[Data estimasi matriks intrinsik]
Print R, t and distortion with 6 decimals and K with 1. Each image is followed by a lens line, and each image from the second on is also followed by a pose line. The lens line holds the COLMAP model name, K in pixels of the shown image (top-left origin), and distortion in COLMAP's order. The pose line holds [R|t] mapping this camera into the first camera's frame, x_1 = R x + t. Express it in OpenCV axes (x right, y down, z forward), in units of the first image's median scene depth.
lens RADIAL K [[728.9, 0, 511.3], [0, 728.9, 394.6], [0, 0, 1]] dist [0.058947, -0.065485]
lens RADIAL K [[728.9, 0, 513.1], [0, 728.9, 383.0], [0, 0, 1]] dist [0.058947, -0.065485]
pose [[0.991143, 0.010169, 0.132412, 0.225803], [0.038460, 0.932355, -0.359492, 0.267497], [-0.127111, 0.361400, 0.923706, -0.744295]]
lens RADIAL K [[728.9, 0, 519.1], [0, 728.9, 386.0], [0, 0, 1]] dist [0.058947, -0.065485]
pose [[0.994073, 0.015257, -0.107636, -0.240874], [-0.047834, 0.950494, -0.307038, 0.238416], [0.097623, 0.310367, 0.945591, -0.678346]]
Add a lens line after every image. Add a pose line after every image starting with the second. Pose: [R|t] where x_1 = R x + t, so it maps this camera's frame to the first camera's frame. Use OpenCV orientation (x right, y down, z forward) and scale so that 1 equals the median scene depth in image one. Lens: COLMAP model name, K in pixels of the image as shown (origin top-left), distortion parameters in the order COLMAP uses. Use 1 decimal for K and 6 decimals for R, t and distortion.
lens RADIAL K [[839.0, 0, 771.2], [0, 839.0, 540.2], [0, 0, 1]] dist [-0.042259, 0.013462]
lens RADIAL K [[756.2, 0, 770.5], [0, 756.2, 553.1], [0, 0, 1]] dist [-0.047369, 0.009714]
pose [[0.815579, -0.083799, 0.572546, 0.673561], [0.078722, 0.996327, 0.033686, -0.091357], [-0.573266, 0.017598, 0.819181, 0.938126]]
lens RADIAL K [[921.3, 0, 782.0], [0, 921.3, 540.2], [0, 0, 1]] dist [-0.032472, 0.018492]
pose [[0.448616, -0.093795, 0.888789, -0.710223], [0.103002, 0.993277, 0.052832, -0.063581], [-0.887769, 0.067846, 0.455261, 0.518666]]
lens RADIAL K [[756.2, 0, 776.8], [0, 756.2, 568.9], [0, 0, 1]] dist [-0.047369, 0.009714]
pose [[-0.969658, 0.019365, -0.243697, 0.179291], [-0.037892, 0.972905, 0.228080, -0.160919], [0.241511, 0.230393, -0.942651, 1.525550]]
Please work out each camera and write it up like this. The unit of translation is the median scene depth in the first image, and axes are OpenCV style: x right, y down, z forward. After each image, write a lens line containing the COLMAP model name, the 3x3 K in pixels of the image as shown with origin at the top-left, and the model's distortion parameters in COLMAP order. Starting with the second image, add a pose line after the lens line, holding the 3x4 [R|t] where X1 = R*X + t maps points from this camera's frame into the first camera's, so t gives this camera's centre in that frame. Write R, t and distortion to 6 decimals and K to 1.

= KETENTUAN =
Kembalikan setiap baris dari semua catatan di atas tanpa mengubah satu karakter pun.

= HASIL TUGAS =
Print R, t and distortion with 6 decimals and K with 1. Each image is followed by a lens line, and each image from the second on is also followed by a pose line. The lens line holds the COLMAP model name, K in pixels of the shown image (top-left origin), and distortion in COLMAP's order. The pose line holds [R|t] mapping this camera into the first camera's frame, x_1 = R x + t. Express it in OpenCV axes (x right, y down, z forward), in units of the first image's median scene depth.
lens RADIAL K [[728.9, 0, 511.3], [0, 728.9, 394.6], [0, 0, 1]] dist [0.058947, -0.065485]
lens RADIAL K [[728.9, 0, 513.1], [0, 728.9, 383.0], [0, 0, 1]] dist [0.058947, -0.065485]
pose [[0.991143, 0.010169, 0.132412, 0.225803], [0.038460, 0.932355, -0.359492, 0.267497], [-0.127111, 0.361400, 0.923706, -0.744295]]
lens RADIAL K [[728.9, 0, 519.1], [0, 728.9, 386.0], [0, 0, 1]] dist [0.058947, -0.065485]
pose [[0.994073, 0.015257, -0.107636, -0.240874], [-0.047834, 0.950494, -0.307038, 0.238416], [0.097623, 0.310367, 0.945591, -0.678346]]
Add a lens line after every image. Add a pose line after every image starting with the second. Pose: [R|t] where x_1 = R x + t, so it maps this camera's frame to the first camera's frame. Use OpenCV orientation (x right, y down, z forward) and scale so that 1 equals the median scene depth in image one. Lens: COLMAP model name, K in pixels of the image as shown (origin top-left), distortion parameters in the order COLMAP uses. Use 1 decimal for K and 6 decimals for R, t and distortion.
lens RADIAL K [[839.0, 0, 771.2], [0, 839.0, 540.2], [0, 0, 1]] dist [-0.042259, 0.013462]
lens RADIAL K [[756.2, 0, 770.5], [0, 756.2, 553.1], [0, 0, 1]] dist [-0.047369, 0.009714]
pose [[0.815579, -0.083799, 0.572546, 0.673561], [0.078722, 0.996327, 0.033686, -0.091357], [-0.573266, 0.017598, 0.819181, 0.938126]]
lens RADIAL K [[921.3, 0, 782.0], [0, 921.3, 540.2], [0, 0, 1]] dist [-0.032472, 0.018492]
pose [[0.448616, -0.093795, 0.888789, -0.710223], [0.103002, 0.993277, 0.052832, -0.063581], [-0.887769, 0.067846, 0.455261, 0.518666]]
lens RADIAL K [[756.2, 0, 776.8], [0, 756.2, 568.9], [0, 0, 1]] dist [-0.047369, 0.009714]
pose [[-0.969658, 0.019365, -0.243697, 0.179291], [-0.037892, 0.972905, 0.228080, -0.160919], [0.241511, 0.230393, -0.942651, 1.525550]]
Please work out each camera and write it up like this. The unit of translation is the median scene depth in the first image, and axes are OpenCV style: x right, y down, z forward. After each image, write a lens line containing the COLMAP model name, the 3x3 K in pixels of the image as shown with origin at the top-left, and the model's distortion parameters in COLMAP order. Starting with the second image, add a pose line after the lens line, holding the 3x4 [R|t] where X1 = R*X + t maps points from this camera's frame into the first camera's, so t gives this camera's centre in that frame. Write R, t and distortion to 6 decimals and K to 1.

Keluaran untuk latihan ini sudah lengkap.